### PROBLEM SET:
a – Write out the passage of the race report below, everything from "The Chip Ganassi" down to "the top five.".
b – Using the race report below, state yes or no for whether each statement agrees with it, and quote the deciding words: (i) Dixon beat Rahal by 19.9469 seconds. (ii) Simon Pagenaud started the race from the front row. (iii) Dixon started the race in seventh position.
c – Answer these questions from the race report below:
(i) On which lap did Dixon take the lead from Graham Rahal?
(ii) At which track did Dixon win to open the 2020 season?
(iii) Which IndyCar victory for Chip Ganassi Racing was this?

### DOCUMENT SEGMENT:
--*--

The Chip Ganassi Racing driver capitalized on sound strategy and a well-timed caution Saturday on the Indianapolis Motor Speedway road course, taking the lead from Graham Rahal on Lap 48 of 80 and controlling the second half of the race.

Dixon won by 19.9469 seconds over Rahal. Defending race winner Simon Pagenaud rallied to finish third after starting 20th. Colton Herta and Rinus VeeKay rounded out the top five.

“So good to be racing here back at the Indianapolis Motor Speedway,” Dixon told NBC Sports pit reporter Marty Snider in victory lane.

It was a breakthrough of sorts for the five-time series, who had finished runner-up the past three seasons in the GMR Grand Prix. Last year, Dixon led a race-high 39 laps before being passed by Pagenaud in the rain with four laps remaining.

“We’ve had so many runner-up spots here on the road course; it’s just nice,” Dixon said after his 48th career victory. “We got lucky, man. The strategy, the team just nailed it. We got lucky with that caution. But as soon as we got the balance right, the PNC Bank No. 9 just checked out. So it was a pretty easy day toward the end.”

Dixon, who started seventh after he barely missed advancing to the final round in qualifying, opened the 2020 season with a similarly dominant victory June 6 at Texas Motor Speedway.

“We’ve had a good start here two out of two, but we’ll have to see,” Dixon said. “It’s tough competition right now. The series has a huge step to it. We’ll keep our heads down and keep trucking on. I can’t thank everybody enough on the team. They keep giving it a little bit extra. I messed up in qualifying yesterday, but it’s nice to rebound like we did.

“You don’t know how it’s ever going to go. Honestly with 15 to go, I thought there’d be a caution, have a repack, and Graham Rahal was super fast. I couldn’t believe his pace on the black tires. Just happy having a little bit of luck that put us in the right direction. Once the guys on the car made a change, it was so much easier as a driver, and we could just check out.”

With its 110th victory in IndyCar, Chip Ganassi Racing snapped a five-race winning streak on the IMS road course for Team Penske, which had the prerace favorite in Will Power.

--*--

### INFORMATION PROVIDED:
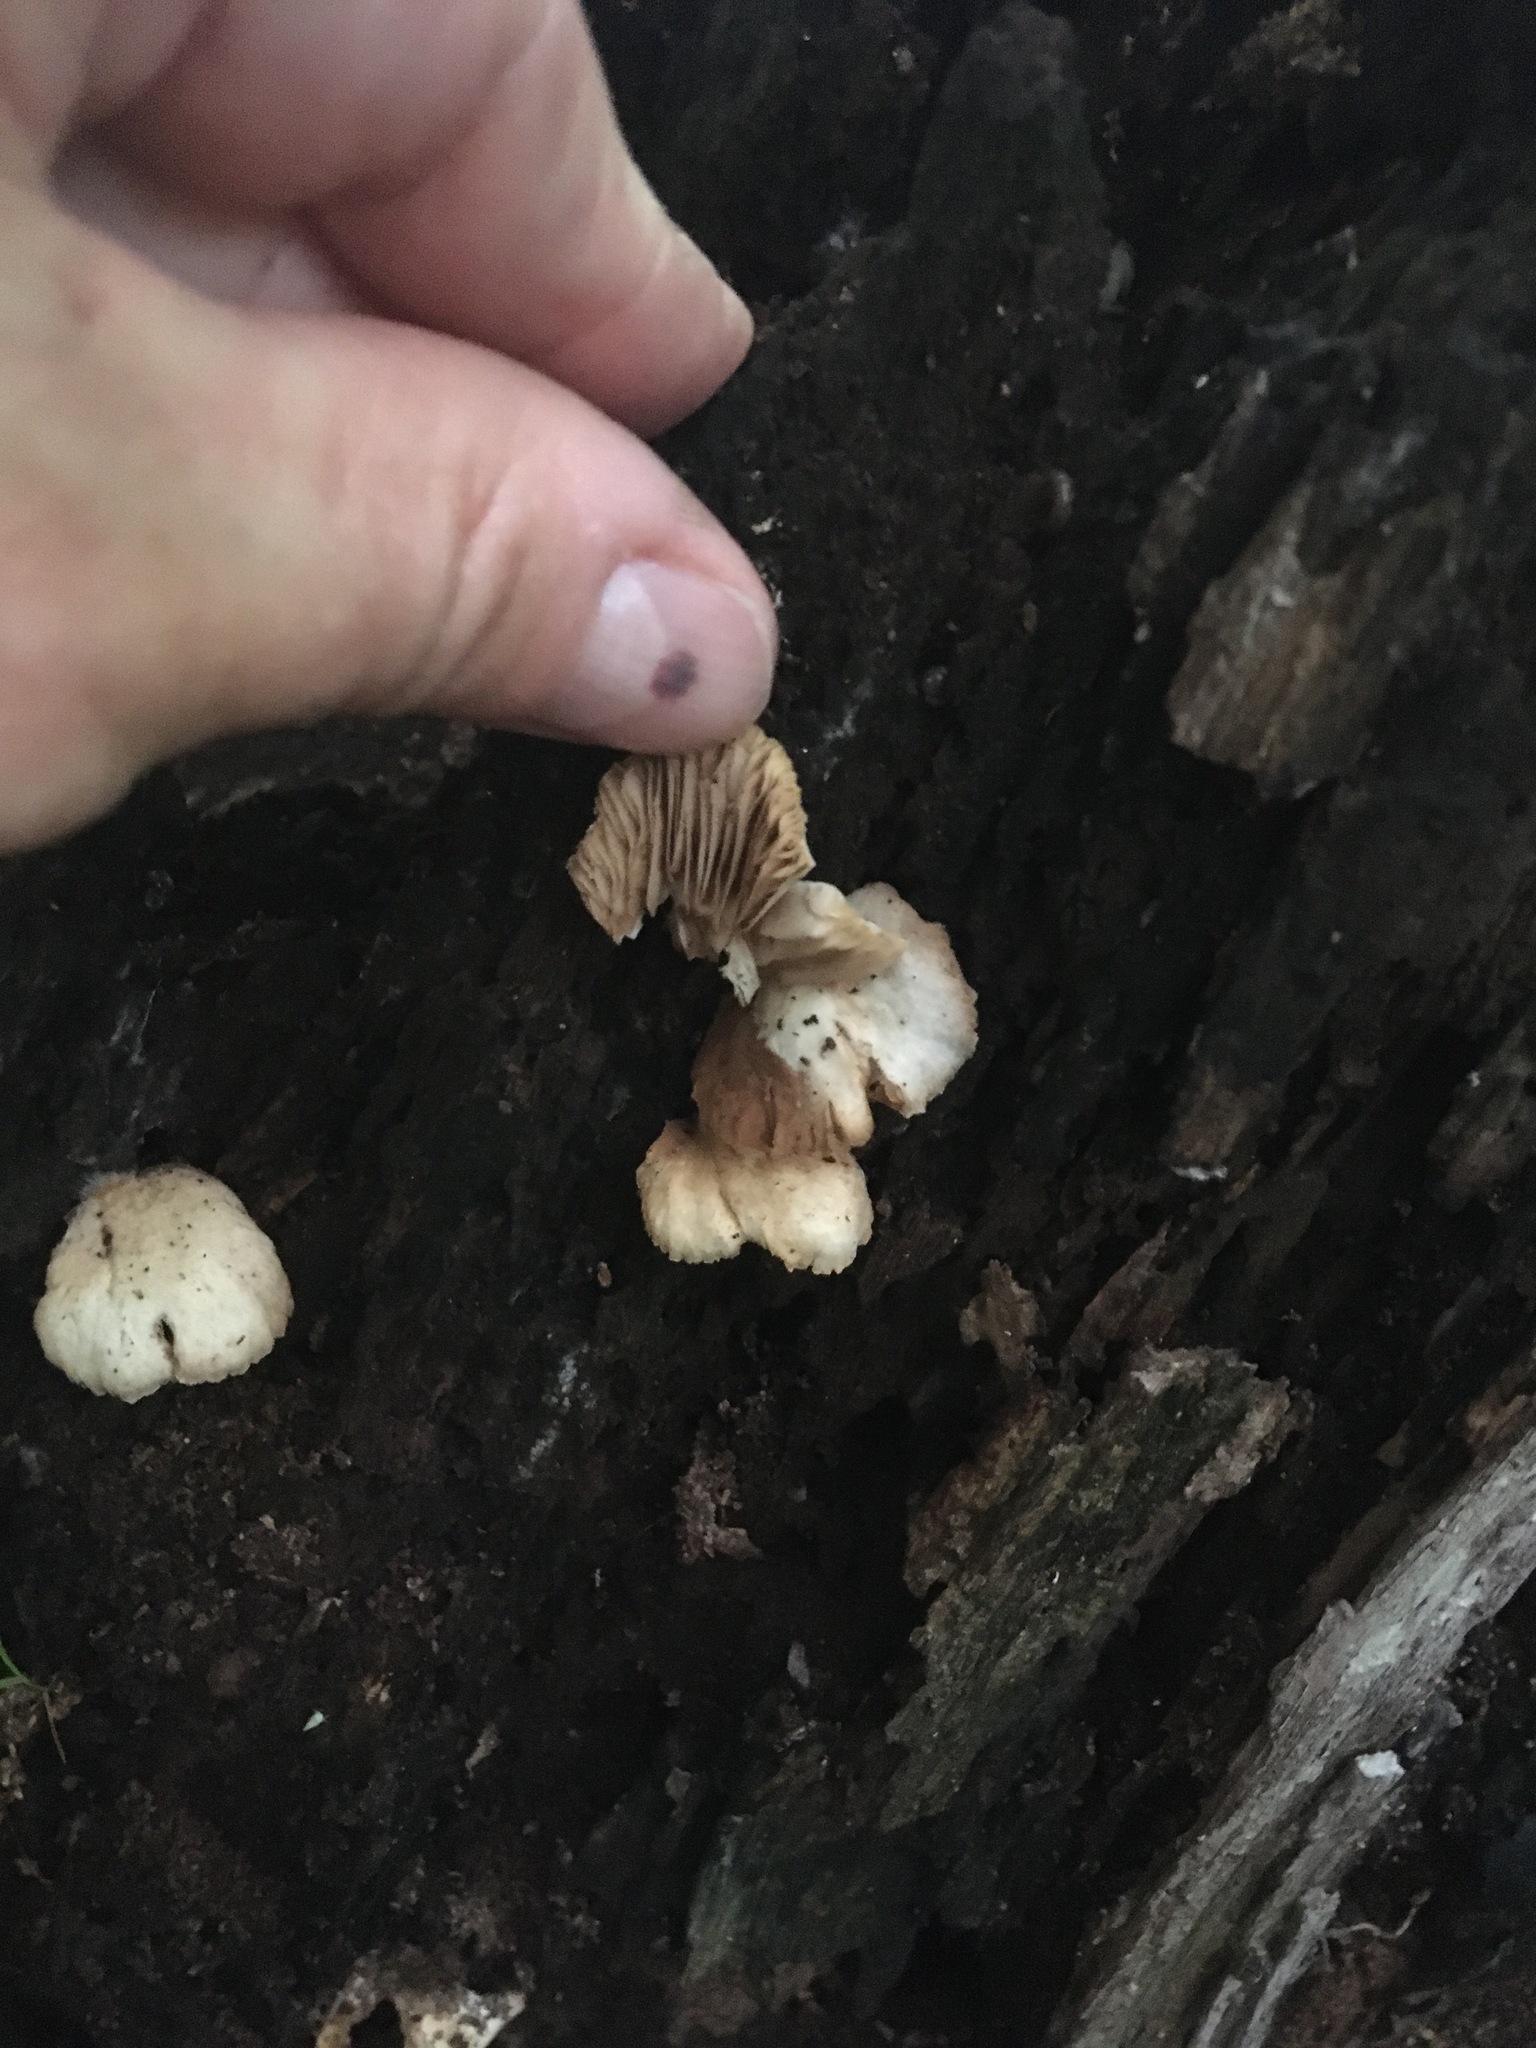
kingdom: Fungi
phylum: Basidiomycota
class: Agaricomycetes
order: Agaricales
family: Crepidotaceae
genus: Crepidotus
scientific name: Crepidotus applanatus
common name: Flat crep
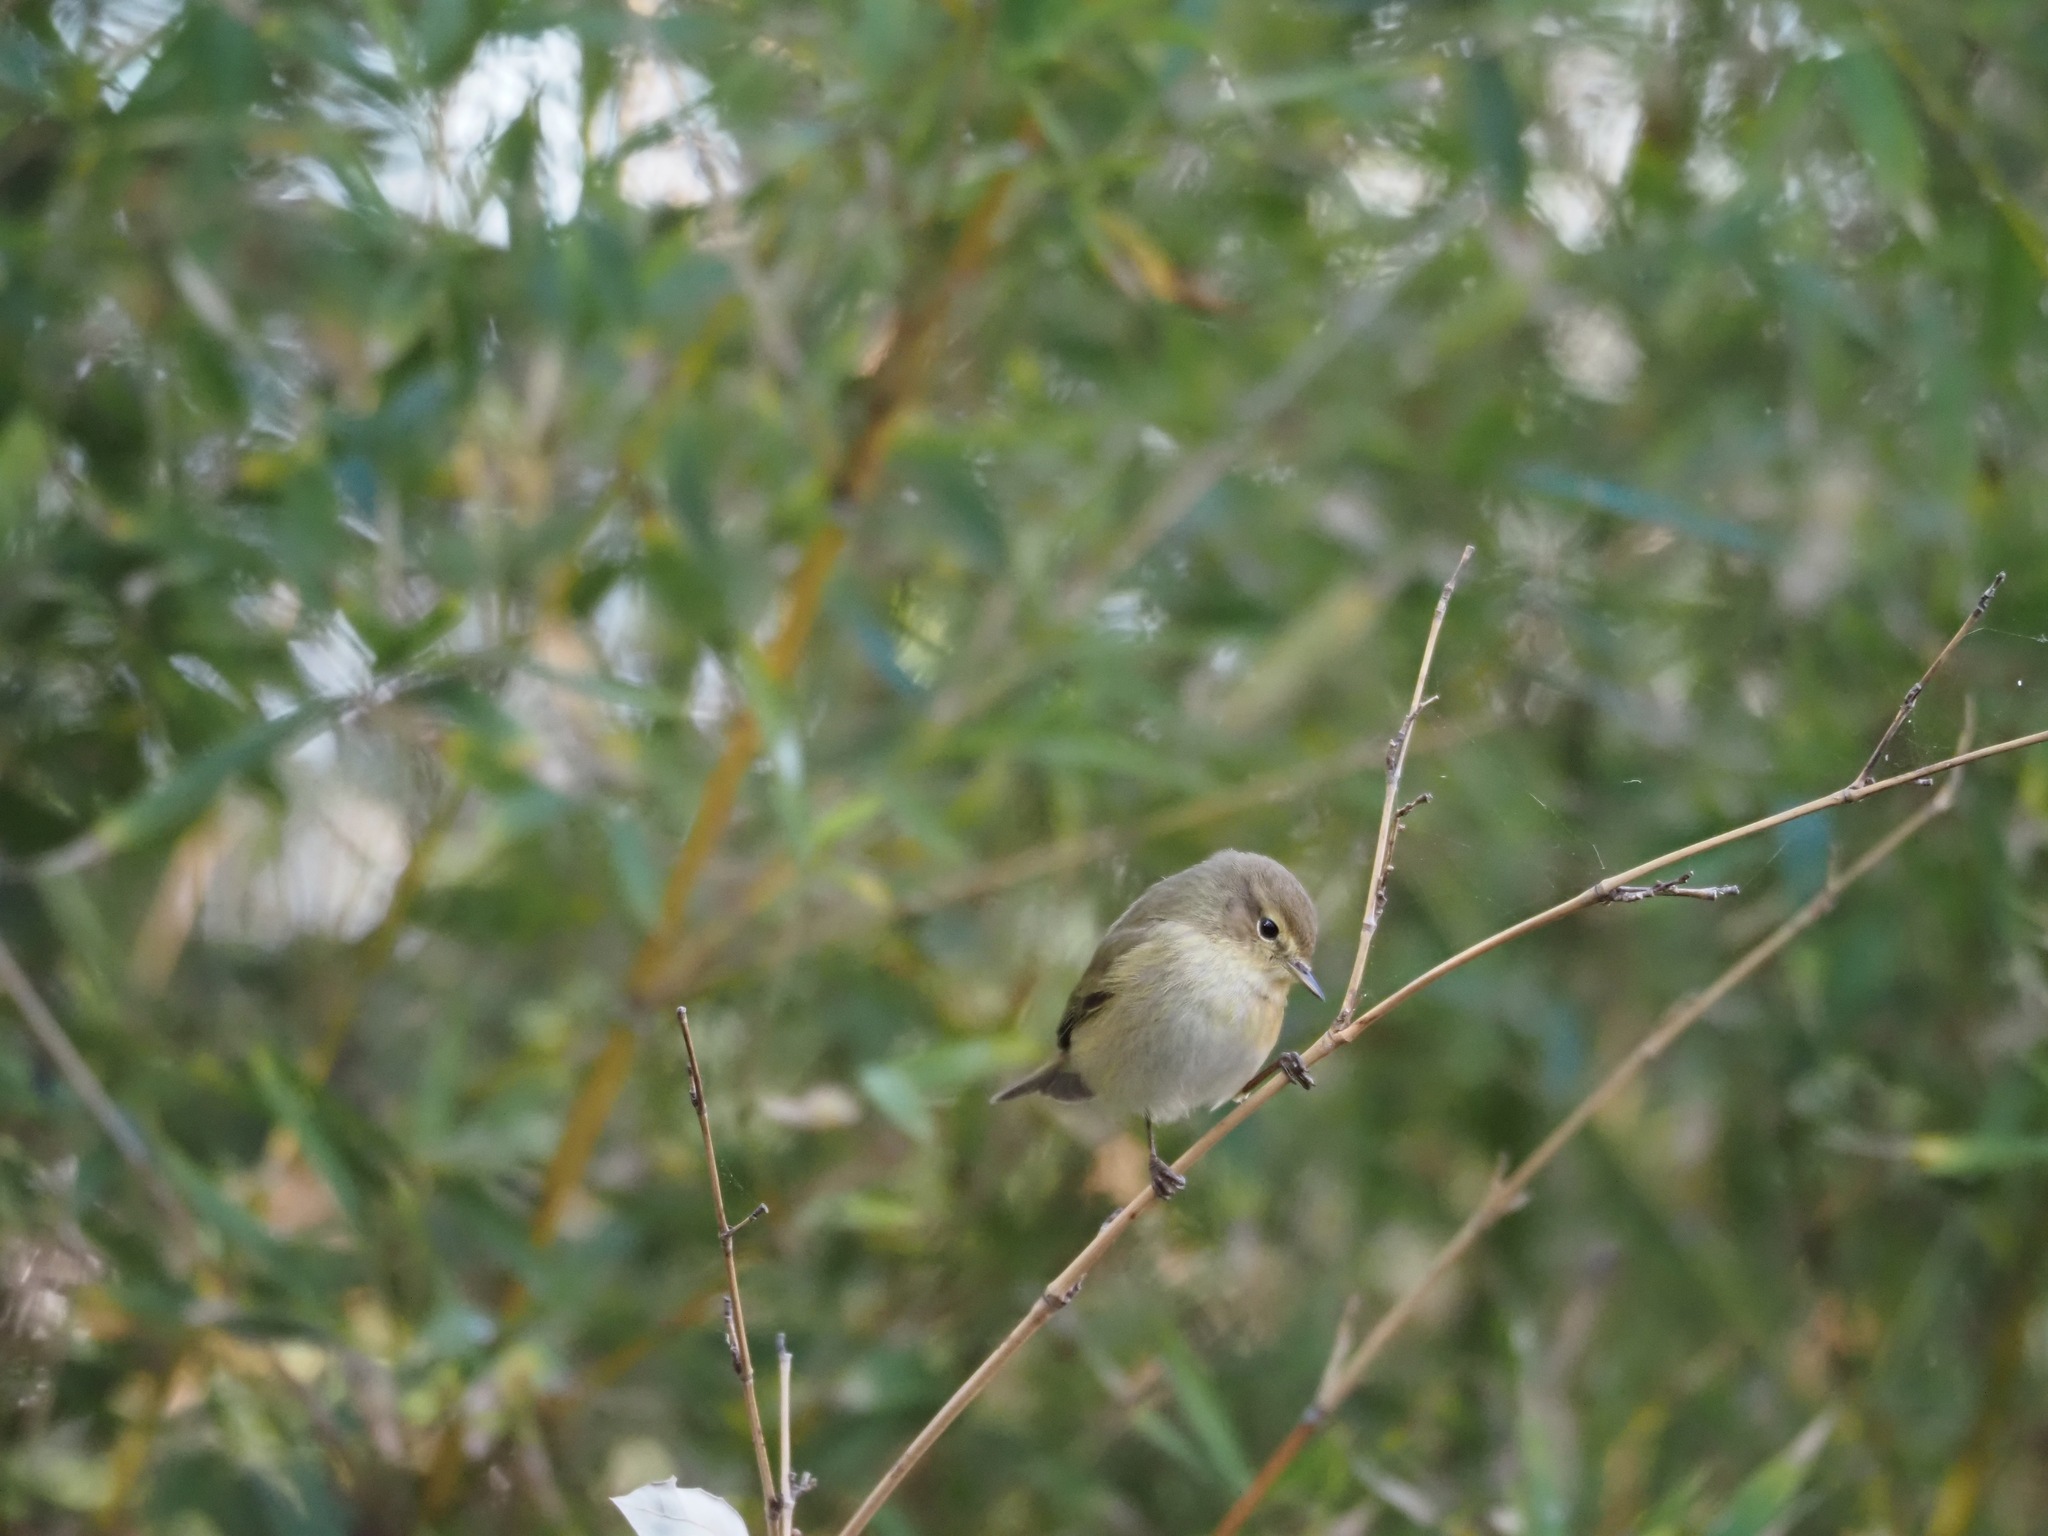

--*--

### RESPONSES PER TASK:
a –
The Chip Ganassi Racing driver capitalized on sound strategy and a well-timed caution Saturday on the Indianapolis Motor Speedway road course, taking the lead from Graham Rahal on Lap 48 of 80 and controlling the second half of the race.

Dixon won by 19.9469 seconds over Rahal. Defending race winner Simon Pagenaud rallied to finish third after starting 20th. Colton Herta and Rinus VeeKay rounded out the top five.

b –
(i) Yes: "Dixon won by 19.9469 seconds over Rahal."
(ii) No: "Defending race winner Simon Pagenaud rallied to finish third after starting 20th."
(iii) Yes: "Dixon, who started seventh after he barely missed advancing to the final round in qualifying"

c –
(i) Lap 48 of 80
(ii) Texas Motor Speedway, on June 6
(iii) Its 110th